O Ministério da Fazenda liberou, nesta sexta-feira (14), cinco operações de crédito com garantia da União destinadas a São Paulo, Piauí, Maranhão, Pernambuco e Rondônia. O prazo para que os estados assinem os contratos com as instituições financeiras federais — entre elas Banco do Brasil, Caixa Econômica Federal e BNDES — vai até 7 de setembro, em razão do período eleitoral.
Em entrevista a jornalistas, o ministro da Fazenda, Dario Durigan, informou a destinação inicial dos recursos conforme os projetos apresentados por cada unidade federativa.
1. São Paulo: R$ 5,4 bilhões tomados no Banco do Brasil, com aval da União, destinados a projetos de mobilidade urbana relacionados a metrô e trens. Entre as intervenções previstas estão a extensão da Linha 5-Lilás, a expansão da Linha 6-Laranja, melhorias nas Linhas 8-Diamante e 9-Esmeralda, e a modernização das Linhas 11-Coral, 12-Safira e 13-Jade, além de obras de travessias hídricas e do projeto da rodovia Tamoios.
2. Piauí: R$ 4,9 bilhões de crédito do Banco do Brasil, voltados a investimentos em infraestrutura de transporte (rodovias), obras de urbanização, recursos hídricos, transformação digital, aporte em estatais e ações nas áreas de agricultura, cultura e esporte.
3. Maranhão: R$ 1,3 bilhão em operação com o Banco do Brasil para obras de infraestrutura rodoviária.
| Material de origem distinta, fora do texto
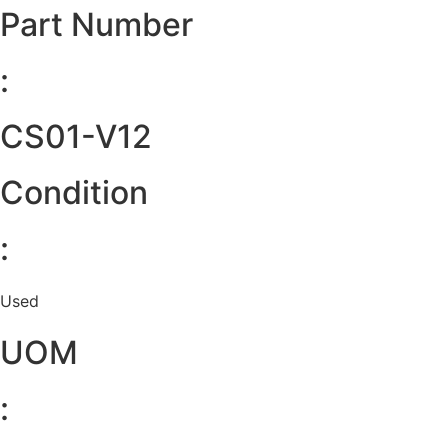
Part Number
:
CS01-V12
Condition
:
Used
UOM
:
4. Pernambuco: R$ 985 milhões contratados na Caixa Econômica Federal para o Programa de Desenvolvimento Sustentável e Crescimento Econômico, com foco em infraestrutura hídrica e saneamento básico.
5. Rondônia: R$ 323 milhões obtidos junto ao Bradesco para investimentos em infraestrutura rodoviária e urbana, incluindo aumento da iluminação pública, revitalização de praças e melhorias em parques e complexos esportivos.
Questões e defesa do ministério
A liberação para São Paulo ocorreu horas depois do governo estadual ter acionado o Supremo Tribunal Federal (STF) para cobrar o aval da União em obras locais de mobilidade urbana. Indagado sobre a rapidez da autorização, Durigan afirmou que não houve influência externa e que as avaliações já estavam em curso. “Nós não vamos funcionar nunca sob pressão, mas sim no esclarecimento de um rito que funciona, sempre funcionou e vai seguir funcionando com o espírito federativo. Nenhuma ação no Supremo, de qualquer estado que seja, interfere nos nossos processos internos”, disse o ministro.
Durigan destacou ainda a cooperação federativa como ferramenta para fomentar investimentos regionais e informou que, desde 2023, a União já concedeu garantias a operações de crédito na ordem de R$ 270 bilhões. Outras solicitações de estados e municípios seguem em análise técnica e devem ser anunciadas em lotes.